→ Text

Notes 6: JIT compilation

Author

Chris Paciorek

Published

February 6, 2025

Introduction

This document is the sixth of a set of notes, this document focusing on the basics of Just-in-Time (JIT) compilation. The notes are not meant to be particularly complete in terms of useful functions (Google and LLMs can now provide that quite well), but rather to introduce the language and consider key programming concepts in the context of Julia.

Given that, the document heavily relies on demos, with interpretation in some cases left to the reader.

Compilation overview

Compilation and interpreters

Compilation is the process of transforming code from one representation to another. This generally involves transforming high-level, human-readable code to lower level representations that are closer to the instructions the CPU actually performs. For example, the C compiler transforms C code to (binary) machine code (the .o or .so file(s)). One can then run the binary code directly.

In contrast, R or Python code is executed by an interpreter that parses the code and evaluates it. Generally the interpreter is itself a C program (e.g., CPython). When you are in an interactive environment (a “REPL”), there is the additional layer of the interactive interface (e.g., RStudio, IPython).

JIT compilation overview

Unlike compilation of standard non-interactive languages like C, C++, and Fortran, the Julia compilation process happens at run-time rather than in advance, hence “just-in-time”.

The compilation process involves a series of transformation steps, including:

parsing
macro expansion
type inference
translation to an intermediate representation (IR)
translation to LLVM code
generation of machine code

Julia compiler steps (courtesy of the Julia manual)

We’ll see at the end of these notes that we can look at the output of the various steps using the macros shown in the diagram.

LLVM

Julia uses LLVM, which provides the middle layers of a compilation system. For example, on a Mac, the default C/C++ compiler is Clang, which is build on LLVM.

LLVM provides an intermediate representation (IR) that is independent of the programming language and can be thought of as a high-level assembly language. By going through LLVM’s IR, one can take advantage of LLVM’s tools for code optimization.

→ What to do
Please duplicate the part of the JIT compilation notes that opens with the words containing "translation to LLVM" and closes with "build on LLVM.". The listing has no role in this work.

→ Entries supplied
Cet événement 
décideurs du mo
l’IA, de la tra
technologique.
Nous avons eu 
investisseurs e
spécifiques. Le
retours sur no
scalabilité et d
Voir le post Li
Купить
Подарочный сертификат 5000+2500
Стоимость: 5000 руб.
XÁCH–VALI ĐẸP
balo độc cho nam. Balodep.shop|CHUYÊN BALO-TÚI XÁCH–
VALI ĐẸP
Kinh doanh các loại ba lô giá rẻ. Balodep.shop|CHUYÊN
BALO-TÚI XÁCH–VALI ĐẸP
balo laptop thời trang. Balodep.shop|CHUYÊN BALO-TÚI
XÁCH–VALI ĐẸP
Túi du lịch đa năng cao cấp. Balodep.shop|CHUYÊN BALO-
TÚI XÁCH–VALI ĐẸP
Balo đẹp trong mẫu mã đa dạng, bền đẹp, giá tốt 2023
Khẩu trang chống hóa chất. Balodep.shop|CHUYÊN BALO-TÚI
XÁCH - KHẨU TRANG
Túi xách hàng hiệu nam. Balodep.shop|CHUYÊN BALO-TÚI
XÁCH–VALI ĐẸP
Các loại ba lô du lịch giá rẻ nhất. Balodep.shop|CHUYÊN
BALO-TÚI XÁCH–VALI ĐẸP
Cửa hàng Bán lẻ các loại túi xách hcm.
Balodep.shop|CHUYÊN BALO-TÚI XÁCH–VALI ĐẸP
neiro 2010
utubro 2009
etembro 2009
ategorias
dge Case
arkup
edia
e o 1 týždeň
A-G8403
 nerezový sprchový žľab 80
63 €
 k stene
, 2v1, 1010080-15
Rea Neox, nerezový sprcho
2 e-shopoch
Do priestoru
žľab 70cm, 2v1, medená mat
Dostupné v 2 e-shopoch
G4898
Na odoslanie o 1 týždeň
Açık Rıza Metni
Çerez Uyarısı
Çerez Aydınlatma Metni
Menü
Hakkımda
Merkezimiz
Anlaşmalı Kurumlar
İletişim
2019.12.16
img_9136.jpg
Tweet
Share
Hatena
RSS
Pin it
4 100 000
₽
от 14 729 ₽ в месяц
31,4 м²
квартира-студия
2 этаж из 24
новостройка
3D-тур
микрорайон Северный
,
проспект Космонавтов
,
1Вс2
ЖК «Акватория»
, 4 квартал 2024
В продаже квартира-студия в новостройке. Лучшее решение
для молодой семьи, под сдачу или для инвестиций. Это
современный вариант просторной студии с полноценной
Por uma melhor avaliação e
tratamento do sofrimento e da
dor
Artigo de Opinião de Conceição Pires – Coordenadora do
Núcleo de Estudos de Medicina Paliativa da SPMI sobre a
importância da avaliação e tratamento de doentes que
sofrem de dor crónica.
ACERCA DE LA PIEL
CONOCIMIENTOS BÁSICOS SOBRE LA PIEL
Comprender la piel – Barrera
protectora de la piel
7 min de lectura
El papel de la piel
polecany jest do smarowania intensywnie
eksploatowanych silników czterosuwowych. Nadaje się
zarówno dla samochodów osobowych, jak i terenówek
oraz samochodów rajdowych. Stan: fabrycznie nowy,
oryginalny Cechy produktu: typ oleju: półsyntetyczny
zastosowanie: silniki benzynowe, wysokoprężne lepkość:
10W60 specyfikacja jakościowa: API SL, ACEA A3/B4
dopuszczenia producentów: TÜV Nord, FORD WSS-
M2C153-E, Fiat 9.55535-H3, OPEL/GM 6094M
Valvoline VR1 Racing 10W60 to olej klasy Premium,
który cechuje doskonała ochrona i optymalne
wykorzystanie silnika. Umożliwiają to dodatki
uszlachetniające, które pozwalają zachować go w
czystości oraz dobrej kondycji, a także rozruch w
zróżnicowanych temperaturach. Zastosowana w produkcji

→ Exercise response
translation to LLVM code
generation of machine code

Julia compiler steps (courtesy of the Julia manual)

We’ll see at the end of these notes that we can look at the output of the various steps using the macros shown in the diagram.

LLVM

Julia uses LLVM, which provides the middle layers of a compilation system. For example, on a Mac, the default C/C++ compiler is Clang, which is build on LLVM.